Opens Fri. April 5 at Varsity. Not rated. 101 minutes.

In reviewing Greedy Lying Bastards a few weeks back, I noted how hard director Craig Scott Rosebraugh worked to put global warming into a populist context: “Forget polar bears” was the overarching message; all this carbon is screwing over corn farmers in Iowa.

A few shorts weeks later, we now get Mark Kitchell’s Fierce Green Fire, a star-studded documentary also calling for action on global warming via a meandering look at environmental movements of yore. But this doc is so filled with eco-stereotypes that it plays like a Christopher Guest parody, something best suited to a Sierra Club fundraiser. For what it’s worth, the doc features narration from celebrities including Meryl Streep, Robert Redford, and Ashley Judd. (Ashley, you should stick to politics … oh, wait.)

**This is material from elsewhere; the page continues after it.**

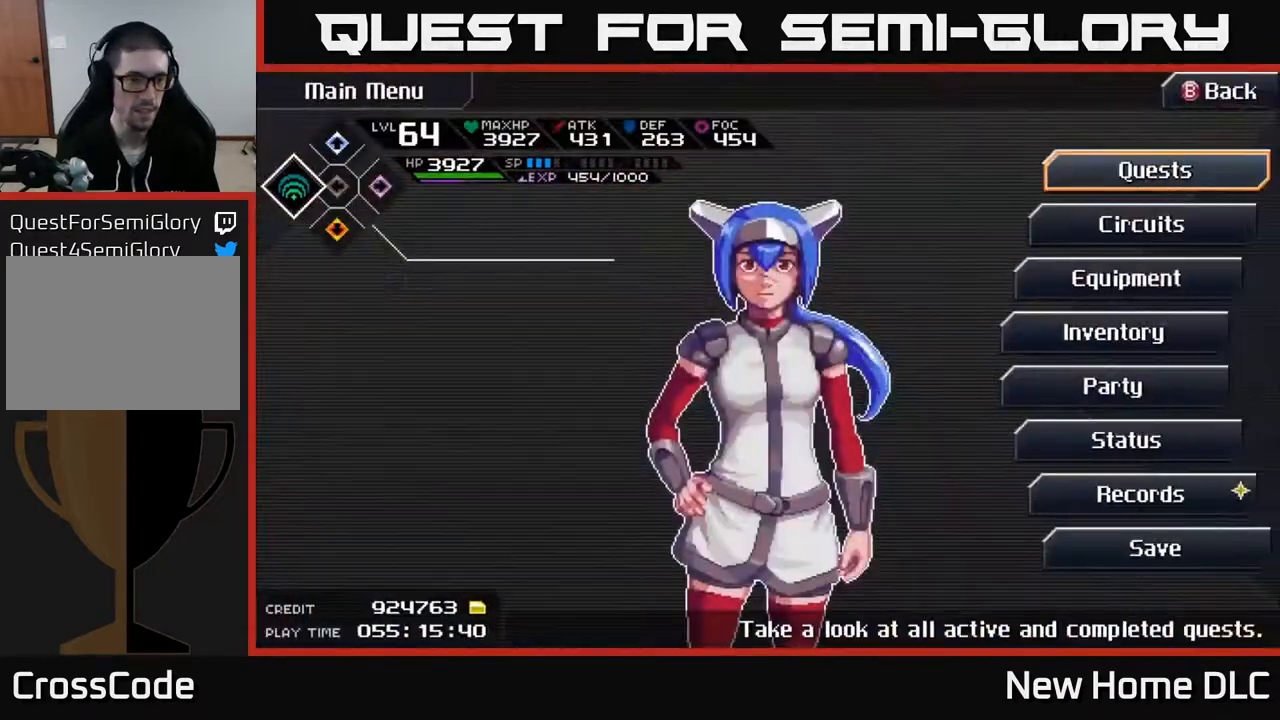
{"buttons": [], "left_stick": "center", "right_stick": "center", "events": []}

Here are some choice quotes, fed to the camera without irony: “At that moment, I decided I work for whales, I work for seals, I work for fish and seabirds. I don’t work for people.” “At the last moment, Al Gore arrived to save the day.” Here’s how Al Gore could save the day today: Unplug the movie projector.

The title comes from a quote from Aldo Leopold (1887-1948), the man credited with establishing ecology as a modern field of study. He said he saw a fierce green fire in the eyes of a wolf he’d just killed, a transformative moment that began his long journey toward conservationism. By contrast, this film will only make your eyes glaze over.